L’Europe porte une fragilité que ni ses budgets ni son matériel n’expliquent, selon des experts militaires réunis cette semaine lors d’un forum adossé à la Munich Security Conference : c’est l’absence de préparation psychologique de ses populations qui empêche aujourd’hui le continent de tenir une guerre d’usure face à la Russie. Cette conclusion, révélée par The Guardian le 5 septembre, désigne une faiblesse rarement mise en avant jusqu’ici — mais déjà jugée décisive par l’OTAN.
Cette alerte tombe dans un climat déjà tendu. La semaine passée a été marquée par de nouvelles sanctions occidentales contre Moscou, décidées après qu’une enquête allemande a attribué à la Russie l’introduction d’un drone explosif dans l’aéroport de Leipzig, plateforme logistique utilisée pour l’aide à l’Ukraine — une accusation démentie par le Kremlin. Le 2 septembre, le vice-ministre russe des Affaires étrangères, Alexandre Grouchko, a répliqué depuis Vladivostok que les pays de l’OTAN « conduisent véritablement la situation vers un conflit militaire avec la Russie », tandis que le chef du renseignement extérieur russe, Sergueï Narychkine, évoquait deux jours plus tard un risque réel de guerre à grande échelle en Eurasie. Le forum munichois vient ajouter une dimension rarement évoquée jusqu’ici — celle de la résistance psychologique des populations, plus que celle des arsenaux.
Une opinion publique jugée non préparée à l’effort
D’après les participants au forum, cités par le quotidien britannique, l’incapacité de l’OTAN à envisager un conflit long tiendrait directement au manque d’adhésion des citoyens européens à l’idée d’un effort de guerre prolongé.

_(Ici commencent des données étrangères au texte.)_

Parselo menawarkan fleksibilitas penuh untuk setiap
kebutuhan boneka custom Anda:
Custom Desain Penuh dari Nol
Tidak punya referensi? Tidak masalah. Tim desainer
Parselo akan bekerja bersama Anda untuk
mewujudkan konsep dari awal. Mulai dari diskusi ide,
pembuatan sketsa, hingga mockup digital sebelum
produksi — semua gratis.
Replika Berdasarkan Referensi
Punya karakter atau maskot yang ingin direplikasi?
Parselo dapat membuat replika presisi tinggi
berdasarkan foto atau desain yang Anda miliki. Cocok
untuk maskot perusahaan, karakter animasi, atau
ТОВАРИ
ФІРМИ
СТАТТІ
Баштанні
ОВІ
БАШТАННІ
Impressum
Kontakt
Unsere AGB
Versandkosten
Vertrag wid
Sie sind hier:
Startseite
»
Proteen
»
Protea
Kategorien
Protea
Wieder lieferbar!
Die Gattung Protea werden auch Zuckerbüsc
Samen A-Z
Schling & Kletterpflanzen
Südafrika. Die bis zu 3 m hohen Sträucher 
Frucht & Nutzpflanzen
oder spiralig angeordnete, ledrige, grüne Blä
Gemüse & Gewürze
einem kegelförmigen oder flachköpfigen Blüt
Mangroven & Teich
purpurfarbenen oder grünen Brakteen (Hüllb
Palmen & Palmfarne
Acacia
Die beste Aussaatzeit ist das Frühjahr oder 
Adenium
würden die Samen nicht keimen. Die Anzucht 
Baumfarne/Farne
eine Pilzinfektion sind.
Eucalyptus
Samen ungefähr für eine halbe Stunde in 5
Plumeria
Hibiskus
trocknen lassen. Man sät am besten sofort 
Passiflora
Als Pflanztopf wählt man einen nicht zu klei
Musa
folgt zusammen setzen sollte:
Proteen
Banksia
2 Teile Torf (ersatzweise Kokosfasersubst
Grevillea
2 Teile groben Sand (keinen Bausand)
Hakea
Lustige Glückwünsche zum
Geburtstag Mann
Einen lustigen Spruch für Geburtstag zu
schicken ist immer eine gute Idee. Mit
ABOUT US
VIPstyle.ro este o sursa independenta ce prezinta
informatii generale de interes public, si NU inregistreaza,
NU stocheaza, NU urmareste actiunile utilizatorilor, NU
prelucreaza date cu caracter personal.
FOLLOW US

Faute de cette résilience collective, l’Alliance serait contrainte de bâtir ses hypothèses de planification autour d’un affrontement bref plutôt qu’autour d’une guerre d’attrition, seule option jugée hors de portée dans l’état actuel des mentalités.
Un diplomate britannique aurait résumé la pauvreté du débat public consacré à cette menace en la comparant, sans détour, au niveau d’une « maternelle ». Un ancien ministre britannique aurait de son côté reconnu que les gouvernements occidentaux s’étaient montrés « nuls » pour expliquer à leurs opinions l’ampleur réelle de la confrontation hybride menée par Moscou, un silence qui aurait perduré sous plusieurs Premiers ministres successifs du Royaume-Uni.
Le populisme, obstacle supplémentaire à la coordination
La progression électorale des mouvements populistes dans plusieurs grandes puissances militaires européennes fragiliserait un projet en gestation : la constitution d’un groupe de cinq pays européens, Londres compris, chargé de reprendre une partie de la coordination défensive alors que les États-Unis amorceraient un désengagement de leurs moyens conventionnels sur le continent.
Des incidents qui alimentent les accusations
Ce constat sur la fragilité des opinions publiques s’ajoute à une série d’épisodes déjà attribués à la Russie par plusieurs capitales européennes. En septembre 2025, une vingtaine de drones russes avaient survolé sans autorisation le territoire polonais, tandis que trois chasseurs MiG-31 avaient violé l’espace aérien estonien pendant douze minutes — deux incidents ayant conduit Pologne et Estonie à activer l’article 4 du traité de l’Atlantique Nord.
Pour les participants du forum munichois, ces épisodes répétés montrent une stratégie russe fondée sur l’usure progressive plutôt que sur la confrontation frontale — une méthode qui, selon eux, exploiterait précisément le point faible identifié par l’OTAN : une Europe pas encore prête, dans les têtes, à affronter la durée.